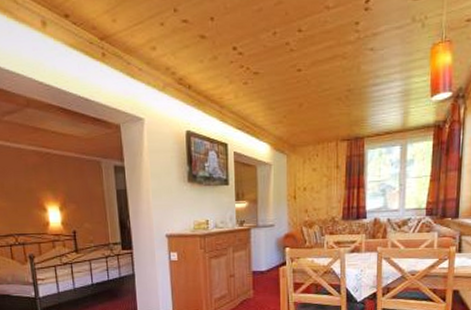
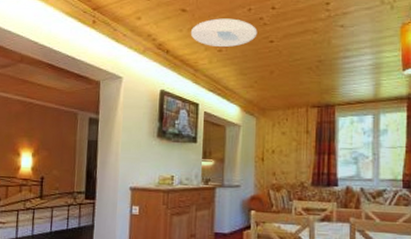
ceiling light: none [212,44,284,79] -> present [190,18,258,47]

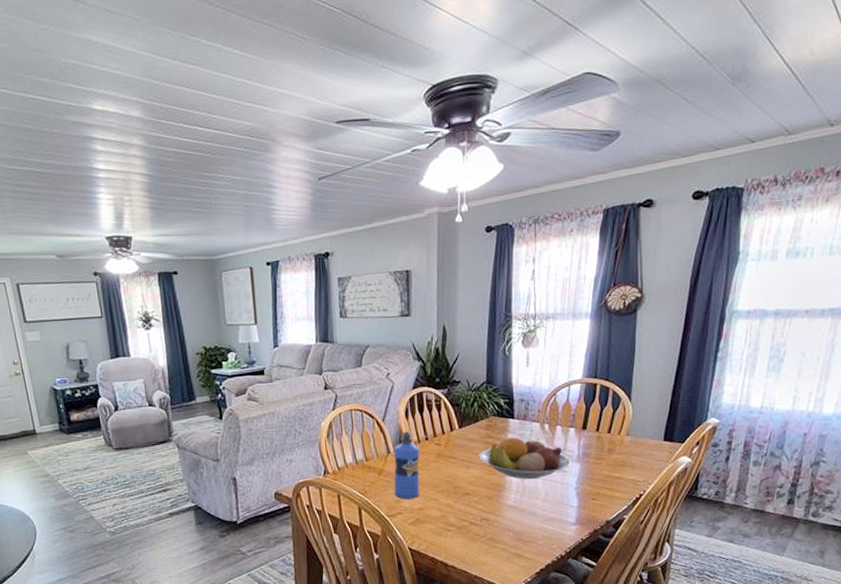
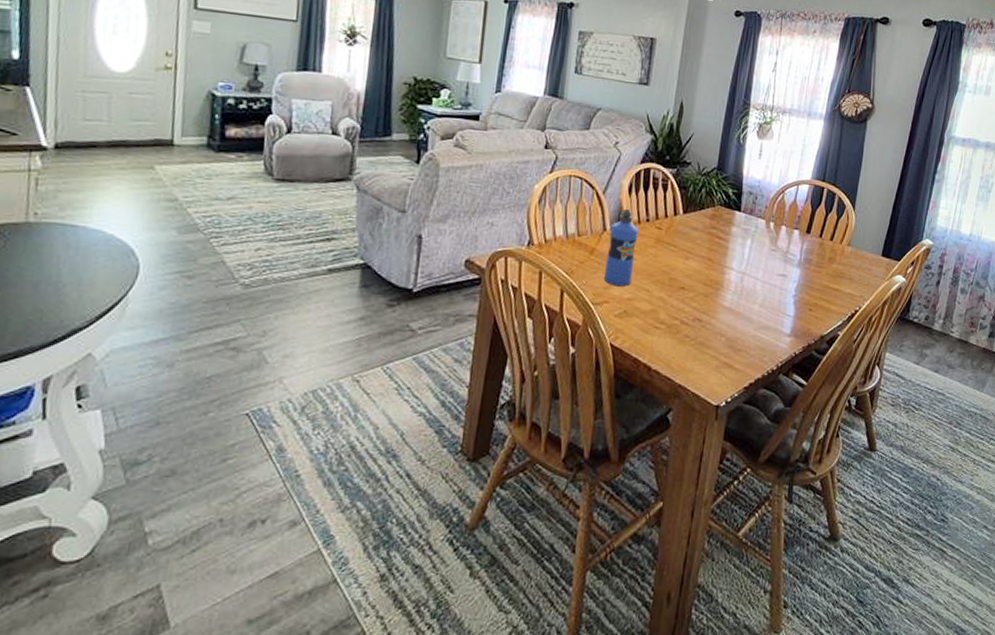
fruit bowl: present [479,437,571,479] -> none [700,231,792,280]

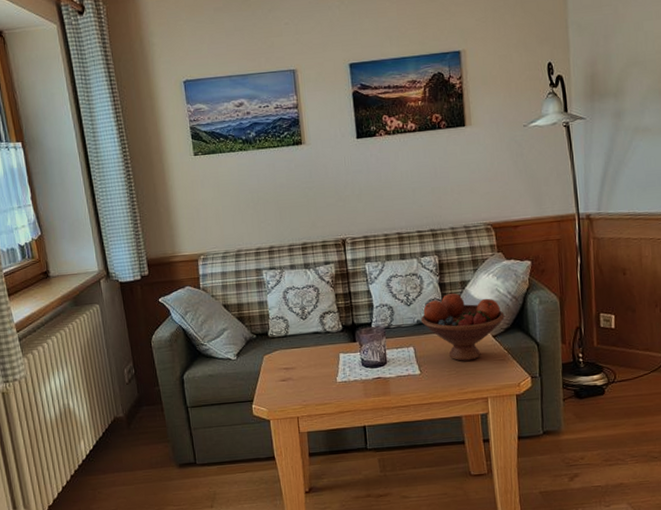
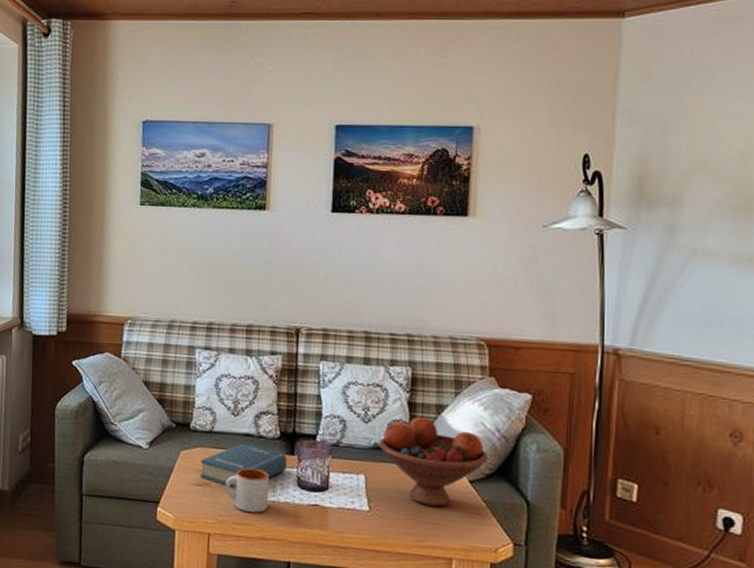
hardback book: none [281,340,351,377] -> present [200,443,287,488]
mug: none [304,358,342,395] -> present [225,467,270,514]

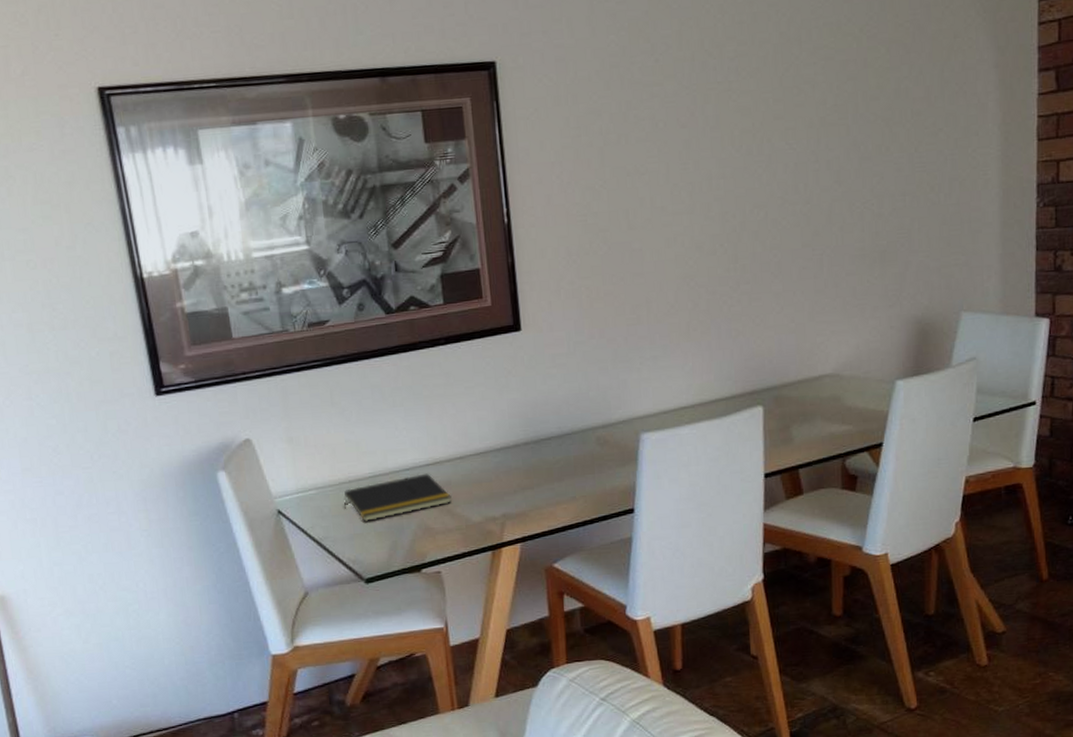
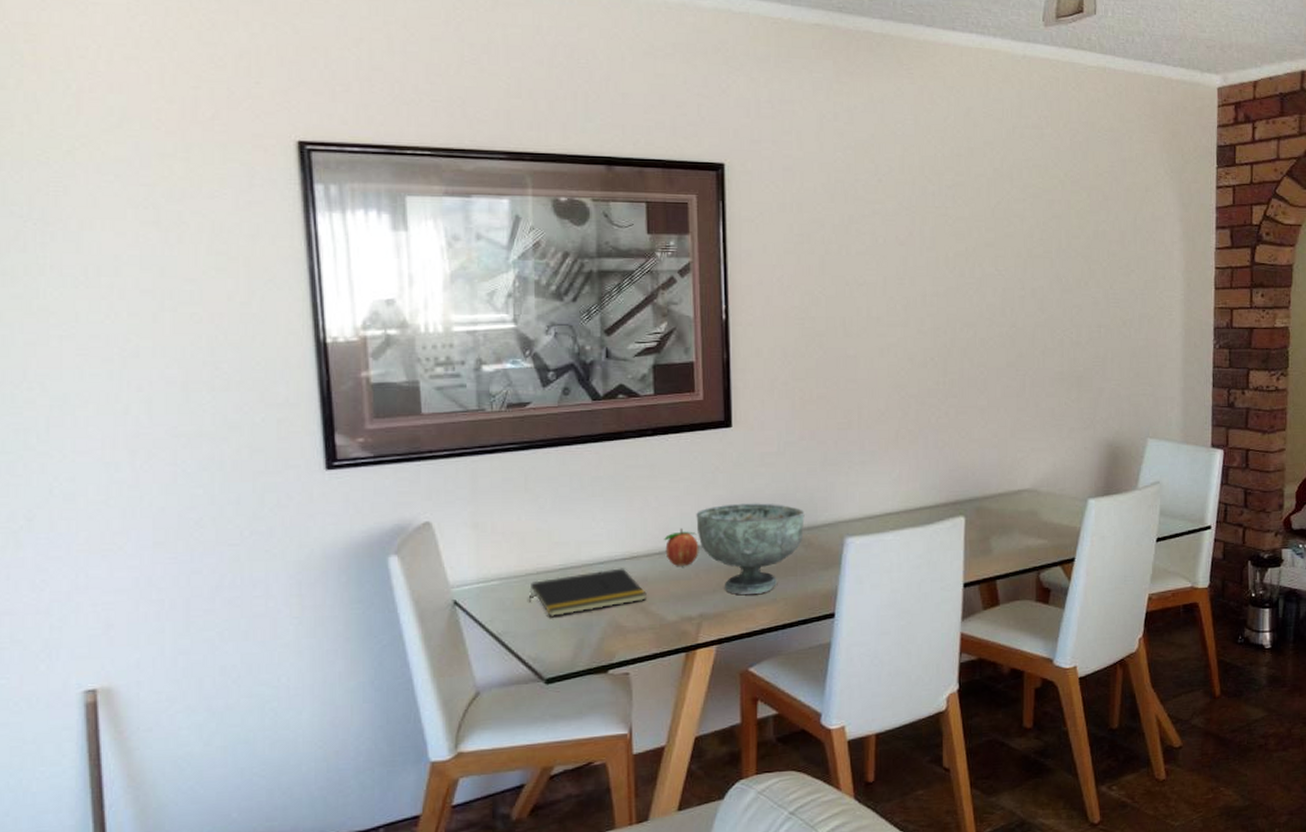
fruit: none [464,433,498,469] -> present [664,529,699,566]
decorative bowl: none [492,403,599,494] -> present [696,503,805,594]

▬▬▬▬▬▬

**WHAT YOU ARE ASKED TO DO:** Repeat, exactly and only, the lines from the one containing "mug: none [304,358,342,395]" through the final line of the data, both ends included, leaving out any picture.

**RESPONSE TO THIS TASK:**
mug: none [304,358,342,395] -> present [225,467,270,514]

fruit: none [464,433,498,469] -> present [664,529,699,566]
decorative bowl: none [492,403,599,494] -> present [696,503,805,594]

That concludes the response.